Decyzja TK w Karlsruhe umożliwia podpisanie umowy UE-Kanada zgodnie z planem 27 października w Brukseli. Zastopowanie umowy przyniosłoby zdaniem sędziów niemieckiej polityce i gospodarce więcej szkód niż ewentualne późniejsze wycofanie się z porozumienia.
Wicekanclerz, minister gospodarki Sigmar Gabriel wyraził zadowolenie z orzeczenia.
Sędziowie zastrzegli, że warunkiem tymczasowego wejścia umowy w życie jest zapewnienie Niemcom możliwości odstąpienia od niej w późniejszym czasie, gdyby okazało się, że jest ona sprzeczna z konstytucją. TK nakazał rządowi zatroszczenie się o "silniejszą demokratyzację" umowy, w tym o bardziej demokratyczny skład komitetu sterującego.

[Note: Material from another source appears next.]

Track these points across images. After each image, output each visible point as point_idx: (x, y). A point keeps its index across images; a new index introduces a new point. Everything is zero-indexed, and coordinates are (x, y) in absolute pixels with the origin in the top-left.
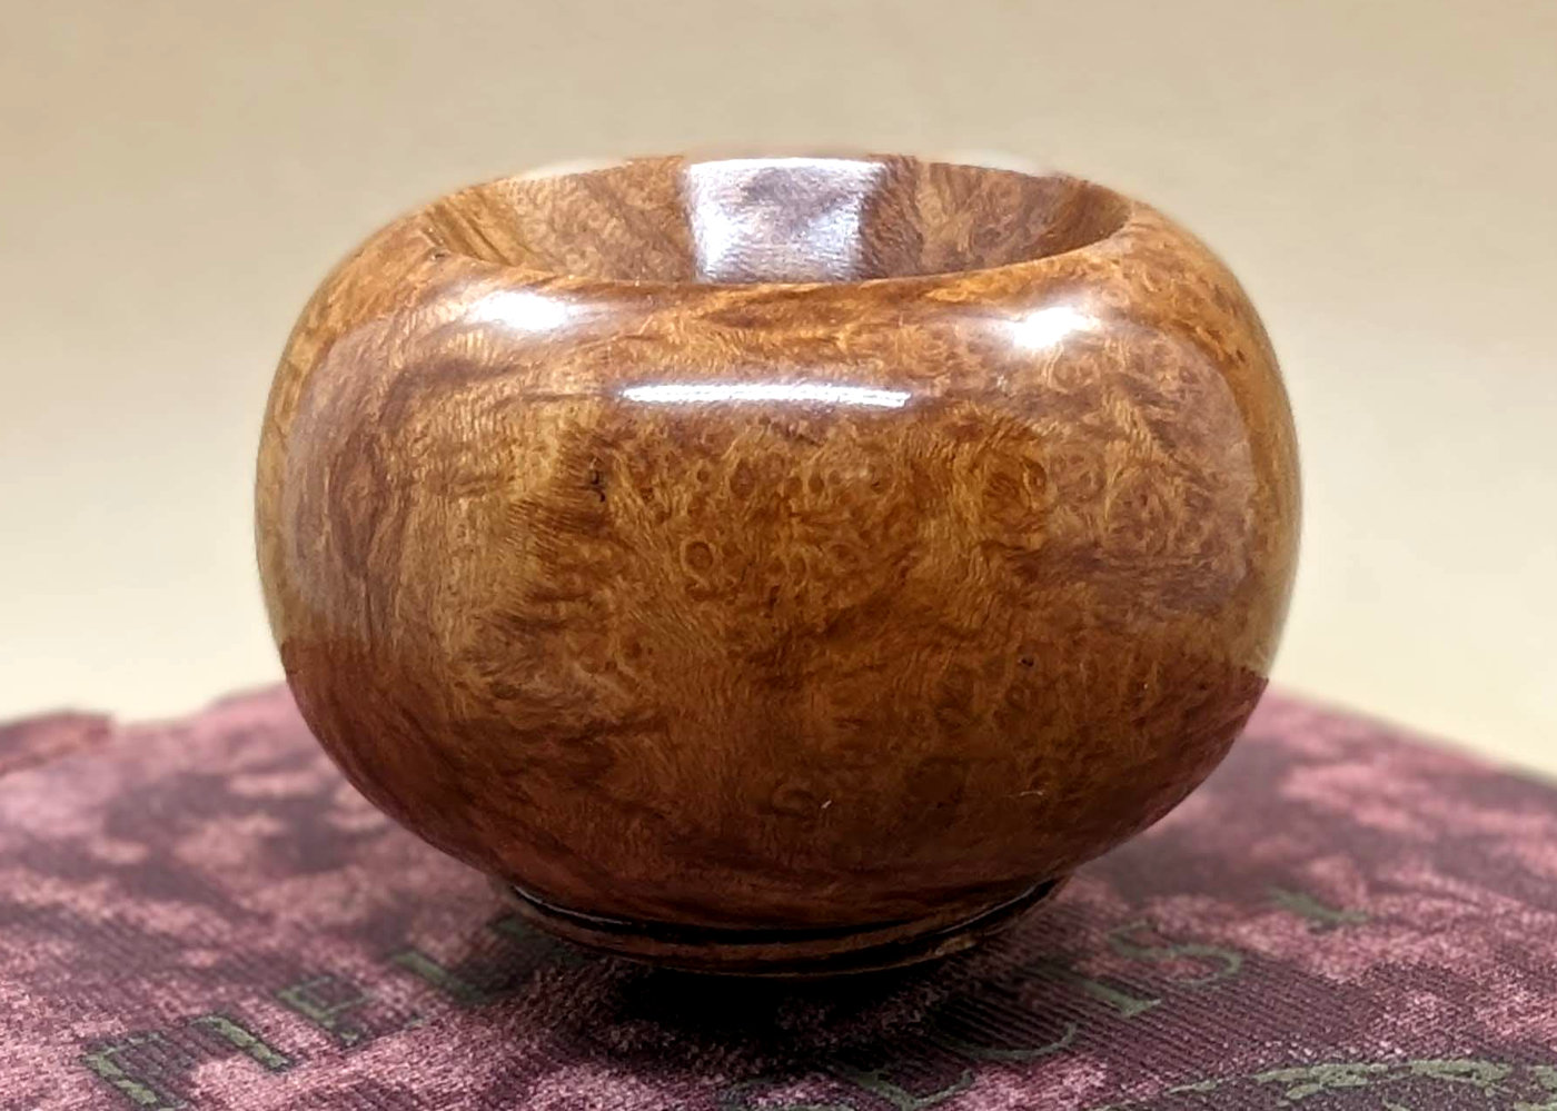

Zablokowania umowy chciał m.in. sojusz "Nie dla CETA", do którego należą organizacje Foodwatch, Campact i Mehr Demokratie, popierany przez 125 tys. obywateli. Nauczycielka muzyki Marianne Grimmenstein zmobilizowała z kolei 68 tys. osób. Wnioski do TK złożyło też kilkoro deputowanych Lewicy.
Negocjacje w sprawie CETA (Comprehensive Economic and Trade Agreement) między UE a Kanadą zakończono we wrześniu 2014 roku. Komisja Europejska na początku lipca br. zaproponowała państwom członkowskim podpisanie umowy. Gdy to uczynią i przegłosuje ją Parlament Europejski, będzie ona mogła wejść tymczasowo w życie. Ostateczna ratyfikacja będzie jednak należeć do parlamentów krajów unijnych i Kanady.
Poza zniesieniem praktycznie wszystkich ceł umowa ma też przynieść likwidację barier pozataryfowych oraz liberalizację handlu usługami. Skorzystać mogą na tym np. firmy telekomunikacyjne, energetyczne, świadczące usługi bankowe, biznesowe czy ubezpieczeniowe.